Add to this, assertions (paywall) that the success so far of the UK’s vaccination programme is giving Britons a “false sense of security”, and one has to concede that a substantial increase in Covid incidence is a possibility.

But whether even a delay in the final lifting of restrictions is politically feasible remains to be seen. The chances are that enforcement will become progressively more difficult, as public cooperation is lost. Johnson may find himself having to choose between what his scientific advisors tell him is desirable, and what is actually possible in enforcement terms.

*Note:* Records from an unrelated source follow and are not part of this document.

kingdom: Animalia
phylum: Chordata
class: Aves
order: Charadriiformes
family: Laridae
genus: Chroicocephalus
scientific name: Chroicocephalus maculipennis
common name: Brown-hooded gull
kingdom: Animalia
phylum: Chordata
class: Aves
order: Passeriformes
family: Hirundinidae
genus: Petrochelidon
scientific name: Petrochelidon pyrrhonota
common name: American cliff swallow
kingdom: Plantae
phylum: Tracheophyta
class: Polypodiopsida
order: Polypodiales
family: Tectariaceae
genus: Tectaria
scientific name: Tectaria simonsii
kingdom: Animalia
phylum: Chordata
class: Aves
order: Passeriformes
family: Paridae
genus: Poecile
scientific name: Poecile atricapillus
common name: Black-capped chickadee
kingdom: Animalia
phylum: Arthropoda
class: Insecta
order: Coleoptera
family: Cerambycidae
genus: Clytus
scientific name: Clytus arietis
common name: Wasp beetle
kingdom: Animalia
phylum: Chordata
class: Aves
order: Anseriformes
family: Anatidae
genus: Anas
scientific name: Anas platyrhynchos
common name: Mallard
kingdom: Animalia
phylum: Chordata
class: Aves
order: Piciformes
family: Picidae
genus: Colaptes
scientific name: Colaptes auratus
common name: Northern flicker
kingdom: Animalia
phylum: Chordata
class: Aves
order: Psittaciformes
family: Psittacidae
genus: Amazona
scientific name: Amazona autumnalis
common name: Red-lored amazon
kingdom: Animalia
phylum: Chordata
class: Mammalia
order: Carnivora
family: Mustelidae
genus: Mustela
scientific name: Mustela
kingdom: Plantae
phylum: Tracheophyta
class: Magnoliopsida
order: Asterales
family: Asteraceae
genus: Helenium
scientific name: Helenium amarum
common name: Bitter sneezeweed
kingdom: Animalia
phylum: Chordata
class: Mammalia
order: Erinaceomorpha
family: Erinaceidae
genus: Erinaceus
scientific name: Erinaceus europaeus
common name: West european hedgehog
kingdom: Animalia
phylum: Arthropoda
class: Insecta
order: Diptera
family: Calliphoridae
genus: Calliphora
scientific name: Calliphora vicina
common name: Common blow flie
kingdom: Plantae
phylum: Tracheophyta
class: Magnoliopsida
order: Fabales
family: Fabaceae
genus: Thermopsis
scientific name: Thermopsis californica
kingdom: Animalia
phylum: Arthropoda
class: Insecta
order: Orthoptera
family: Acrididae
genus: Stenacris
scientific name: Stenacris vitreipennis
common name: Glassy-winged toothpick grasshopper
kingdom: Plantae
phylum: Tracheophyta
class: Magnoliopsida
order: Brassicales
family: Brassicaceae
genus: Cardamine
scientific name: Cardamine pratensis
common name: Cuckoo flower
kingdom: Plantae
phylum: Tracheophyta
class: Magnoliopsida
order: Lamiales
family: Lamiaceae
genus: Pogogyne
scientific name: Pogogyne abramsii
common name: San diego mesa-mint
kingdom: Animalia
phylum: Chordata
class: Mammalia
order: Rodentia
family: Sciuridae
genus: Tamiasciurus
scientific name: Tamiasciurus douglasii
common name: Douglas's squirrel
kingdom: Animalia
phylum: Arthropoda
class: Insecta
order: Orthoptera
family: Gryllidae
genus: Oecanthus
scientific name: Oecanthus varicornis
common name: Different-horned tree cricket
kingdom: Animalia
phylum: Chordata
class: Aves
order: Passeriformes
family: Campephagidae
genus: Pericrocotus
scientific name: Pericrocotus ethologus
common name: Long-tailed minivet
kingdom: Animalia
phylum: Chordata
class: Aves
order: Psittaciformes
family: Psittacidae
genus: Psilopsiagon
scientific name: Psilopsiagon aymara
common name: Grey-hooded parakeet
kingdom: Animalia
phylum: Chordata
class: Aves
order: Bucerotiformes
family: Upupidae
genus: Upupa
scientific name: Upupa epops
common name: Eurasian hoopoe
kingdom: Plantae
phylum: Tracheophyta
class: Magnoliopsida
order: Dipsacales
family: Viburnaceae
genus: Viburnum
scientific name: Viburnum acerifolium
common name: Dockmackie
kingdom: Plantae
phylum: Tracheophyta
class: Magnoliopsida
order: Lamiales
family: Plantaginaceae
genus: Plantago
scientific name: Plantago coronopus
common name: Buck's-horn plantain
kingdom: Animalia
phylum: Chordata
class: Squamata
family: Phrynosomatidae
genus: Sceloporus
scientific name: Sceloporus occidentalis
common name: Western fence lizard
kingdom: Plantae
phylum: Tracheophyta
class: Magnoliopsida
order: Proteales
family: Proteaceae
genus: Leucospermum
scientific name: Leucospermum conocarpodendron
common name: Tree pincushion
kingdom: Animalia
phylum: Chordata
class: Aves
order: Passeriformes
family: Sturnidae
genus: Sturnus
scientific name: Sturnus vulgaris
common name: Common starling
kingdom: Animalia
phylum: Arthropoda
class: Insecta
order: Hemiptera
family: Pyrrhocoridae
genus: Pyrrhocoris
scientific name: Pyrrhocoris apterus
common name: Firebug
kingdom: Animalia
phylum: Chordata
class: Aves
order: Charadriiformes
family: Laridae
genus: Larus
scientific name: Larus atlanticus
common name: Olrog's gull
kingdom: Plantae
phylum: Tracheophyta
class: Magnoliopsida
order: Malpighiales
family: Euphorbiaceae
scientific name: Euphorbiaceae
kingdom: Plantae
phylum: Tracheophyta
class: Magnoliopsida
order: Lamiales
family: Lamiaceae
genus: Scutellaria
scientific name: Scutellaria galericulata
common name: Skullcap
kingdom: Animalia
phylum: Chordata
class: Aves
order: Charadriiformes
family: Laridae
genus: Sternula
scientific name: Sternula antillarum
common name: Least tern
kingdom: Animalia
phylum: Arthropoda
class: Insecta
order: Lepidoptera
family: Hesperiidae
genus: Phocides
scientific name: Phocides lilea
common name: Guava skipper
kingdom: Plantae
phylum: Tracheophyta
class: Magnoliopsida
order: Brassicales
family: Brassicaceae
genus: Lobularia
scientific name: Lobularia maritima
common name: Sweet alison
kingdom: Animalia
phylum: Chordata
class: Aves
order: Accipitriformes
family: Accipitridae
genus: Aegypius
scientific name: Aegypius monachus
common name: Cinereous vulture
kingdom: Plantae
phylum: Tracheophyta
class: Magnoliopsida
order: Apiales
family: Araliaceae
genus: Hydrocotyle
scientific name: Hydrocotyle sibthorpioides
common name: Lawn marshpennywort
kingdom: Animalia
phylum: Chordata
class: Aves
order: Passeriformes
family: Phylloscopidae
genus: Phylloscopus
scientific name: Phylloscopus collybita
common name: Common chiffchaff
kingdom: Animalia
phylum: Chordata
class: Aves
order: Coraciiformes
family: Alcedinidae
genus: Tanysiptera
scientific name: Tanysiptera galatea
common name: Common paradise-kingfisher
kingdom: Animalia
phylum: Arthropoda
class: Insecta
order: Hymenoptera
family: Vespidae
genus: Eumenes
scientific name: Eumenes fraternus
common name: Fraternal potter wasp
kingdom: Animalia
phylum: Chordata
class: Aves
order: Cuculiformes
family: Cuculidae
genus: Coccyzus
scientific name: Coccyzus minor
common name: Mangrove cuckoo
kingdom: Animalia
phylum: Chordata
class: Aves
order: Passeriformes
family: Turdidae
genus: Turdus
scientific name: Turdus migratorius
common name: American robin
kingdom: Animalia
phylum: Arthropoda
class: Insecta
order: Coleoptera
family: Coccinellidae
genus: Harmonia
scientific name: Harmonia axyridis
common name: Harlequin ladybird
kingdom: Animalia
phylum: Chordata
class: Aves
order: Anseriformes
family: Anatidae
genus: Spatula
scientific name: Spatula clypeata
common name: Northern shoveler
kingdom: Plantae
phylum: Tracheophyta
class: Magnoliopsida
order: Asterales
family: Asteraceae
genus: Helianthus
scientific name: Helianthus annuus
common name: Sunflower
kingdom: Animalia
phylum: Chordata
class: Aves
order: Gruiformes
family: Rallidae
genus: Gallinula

He will also have to consider the growing toll of ill-health occasioned by the cessation of most of the routine procedures undertaken by the NHS. Interrupting the burgeoning catch-up programme to deal with a relatively modest uptick in Covid-related morbidity could do more harm than good – and that is without factoring in the economic damage.

Such are the variables than even a competent, trusted prime minister would be hard-put to choose the right path and make his decisions stick. Johnson could thus find that, whatever he does, he will be condemned – with plenty of people willing to join in.

To that extent, the next couple of weeks could prove to be make or break, for Johnson’s political fortunes and for the nation as a whole. We are indeed at a pivotal moment.